[25/07/2007] Parchi

Gli incendi bruciano la coscienza civile

LIVORNO. L’Italia brucia e due poveri cristi muoiono a Peschici, ennesime vittime di una “follia” incendiaria che devasta il nostro Paese da nord a sud e che lo scorso anno ha ingoiato quasi 40 mila ettari di foreste e macchia mediterranea, con 5.643 incendi boschivi, praticamente tutti per colpa dell’uomo e almeno il 60% appiccati intenzionalmente.

Oggi, davanti ai roghi di grandi parchi naturali e di aree che sarebbero destinate a diventare protette, nessuno parla più di piromani, di malati, ma le parole “omertà”, “terroristi” e “criminali incendiari” non sono più un tabù, nemmeno per i rappresentanti delle istituzioni e delle forze dell’ordine che evidenziano, in alcune regioni, la partecipazione onnipresente della criminalità organizzata.

Non sono bastati l’inasprimento delle leggi, il divieto di costruire sui terreni percorsi dagli incendi, i 131.000 i controlli in tre anni da parte del Corpo Forestale dello Stato, i 256 sequestri, le 66 perquisizioni, le 1.459 persone identificate e denunciate, e i 63 arresti negli ultimi 4 anni. Il fenomeno si placa momentaneamente, cova sotto la cenere e riesplode alla prima sciroccata, ed il fuoco cammina, divora boschi, portato da mani esperte e da gambe ed occhi che mostrano di conoscere bene i luoghi più nascosti e vulnerabili e magari le mosse e le falle dell’apparato di sorveglianza antincendio, uno dei migliori a livello europeo e con punte di eccellenza in alcune regioni.

Ma c’è qualcosa di più e peggio in quello che, vista con occhio distratto, potrebbe sembrare uno spreco insensato ed enorme di bellezza, vita e ambiente, in quel che sembra una follia.

All’epoca dei devastanti (e omicidi) incendi elbani di qualche anno fa all’Elba, Legambiente parlò di componente “tribale”, di “marcatura del territorio attraverso il fuoco”, di atti dimostrativi ed intimidatori contro le squadre di Protezione Civile, qualcosa di diverso, e forse più diffuso di quanto si pensi, degli incendi appiccati per favorire speculazioni edilizie in comuni che si “dimenticano” l’obbligo del catasto delle aree percorse dagli incendi, oppure di chi applica il primitivo metodo del “brucia e coltiva” non per far crescere il mais e la manioca, ma per far spuntare finanziamenti e creare poveri e precari posti di lavoro nei rimboschimenti.

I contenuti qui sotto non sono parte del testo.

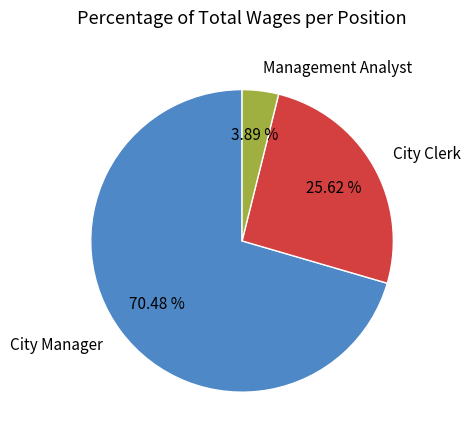

Rank the categories by value from highest to lowest.

City Manager, City Clerk, Management Analyst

Se si guarda bene però, ognuna di queste ipotesi si regge e sta insieme grazie ad un’idea della cosa pubblica e dell’interesse comune, o meglio della sua mancanza, che trova negli incendi il suo esempio più eclatante, visibile ed immediatamente distruttivo: la parcellizzazione dell’idea di comunità, la mancanza di senso dello Stato, del bene comune, dell’ambiente come risorsa da mantenere per noi e per le generazioni future. Un atteggiamento che, portato alle estreme conseguenze di un innesco incendiario, può distruggere biodiversità e vite umane.

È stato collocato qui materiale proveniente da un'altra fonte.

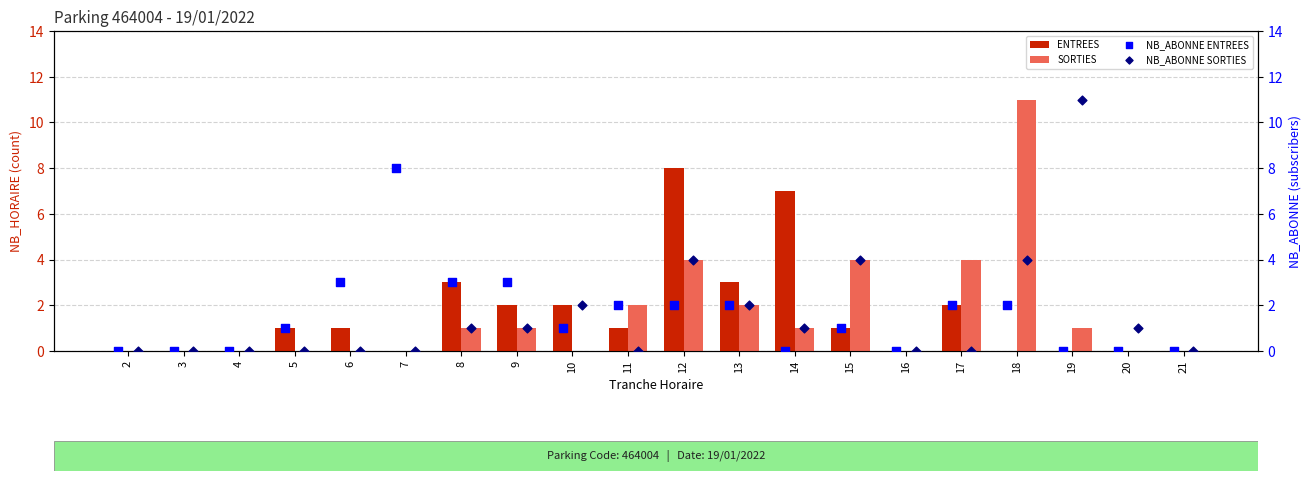

Is the value of SORTIES at 8 greater than the value of ENTREES at 17?

No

Gli incendiari sembrano la punta più avanzata di quello strano anarchismo individuale e di gruppo italiano che si ferma sulla porta di casa propria, di quel diffuso atteggiamento nazionale che vede nell’ambiente una cosa di nessuno e che rende possibile ignorare i vincoli delle aree protette, le regole dello Stato, i piani urbanistici, nel nome di un interesse privato, piccolo o grande che sia, che è visto come comunque prevalente, quasi sacralizzato, intangibile.

Gli incendiari, almeno quelli che vengono presi, sono di solito persone comuni, spesso dimesse, spesso ben inserite in gruppi ristretti, a volte usate, “mandate avanti”, gente come noi, le “brave persone” delle interviste televisive appunto, ma con un rabbioso senso di possesso del territorio e di esclusione che li porta ad essere disponibili a distruggere ciò che non possono avere, anche come mezzo per ottenerlo.

Il contraltare sul quale sfogare rabbia e frustrazione, al quale chiedere soldi e cemento impossibile, è sempre e comunque un’istituzione, i nemici sempre e comunque, i volontari antincendio, le forze dell’ordine le associazioni ambientaliste. Lo Stato “cattivo e taccagno” e chi ha un’idea della partecipazione dei cittadini alla difesa dell’ambiente e del futuro che non è fatta di assistenzialismo ed abusivismo ma di partecipazione e rispetto.

E con ogni albero che brucia, brucia ogni giorno di più un pezzo della coscienza civile, della capacità di stare insieme con regole condivise, di questo Paese.